By Erik Assadourian
I was shocked and outraged to read that Governor Lamont would want to raise the gas tax by 5 cents by 2023 (2/18). Not because that’s too much, but because it is far too low.
As the frightful weather across the US reminds us, climate change, aka global weirding, is here. Bayous in Louisiana are iced over, millions are snowed in in Texas, even the Middle East has snow. Meanwhile the poles are melting more quickly every year, as new research finds.
And fossil fuels are the number one contributor. Thus, why would a tiny increase in gas taxes seem excessive? Frankly it is far too timid—especially considering the low price of gas right now (lower than 2005 and that’s not even adjusting for inflation). If anything Lamont should propose a much higher increase—both to pay for roads and transportation (including increasing and better subsidizing public transit and bike lanes to support both low-income residents and to encourage the shift away from the car) and of course to disincentivize driving and incentivize people buying more fuel efficient cars.

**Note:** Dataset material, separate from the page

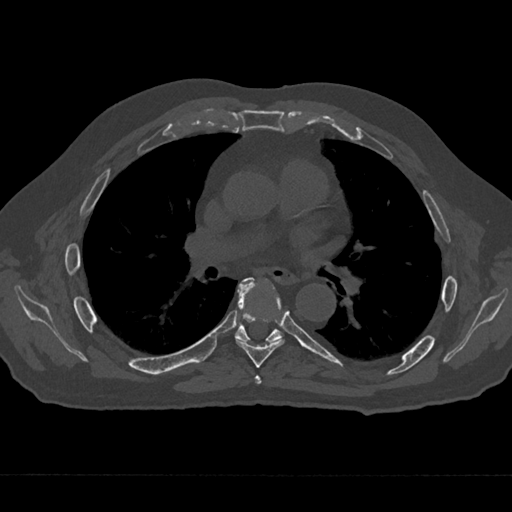
CT including the spine, one axial slice; slice 401 of 797 in the series (ordered by position); 120 kVp; bone window (W 1800 / L 400 HU); 0.5 mm slice thickness; 512 × 512 image matrix, field of view 377 × 377 mm. Male patient, age 75 years. From the clinical record (not read from this slice): primary cancer: renal; vertebrae with lytic lesions (as recorded): T4.
Structures marked on this image (semi-automatically segmented with operator editing):
- T5 vertebra: bounding box <255,375,261,385> (left, top, right, bottom; pixels)
- T6 vertebra: <235,277,285,368>
- T7 vertebra: <235,278,283,343>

Keep in mind that gas prices across Europe reach up to $7.62 per gallon—a key reason why Europeans own fewer and smaller cars, drive less, and have excellent bus and train systems. While we can’t get there overnight, why not fight for a $1 gas tax increase over the next 5 years and ensure a floor price of $3.50 (phased in) so that consumers no longer think of gas as a dirt-cheap commodity? Eventually by 2030, gas should cost at least $5 a gallon and keep increasing beyond there. Ignore the vitriol. It is essential to our survival that we make gas more expensive as quickly as politically possible. Fighting for 5 cents over 2 years cedes the battle before it’s even fought.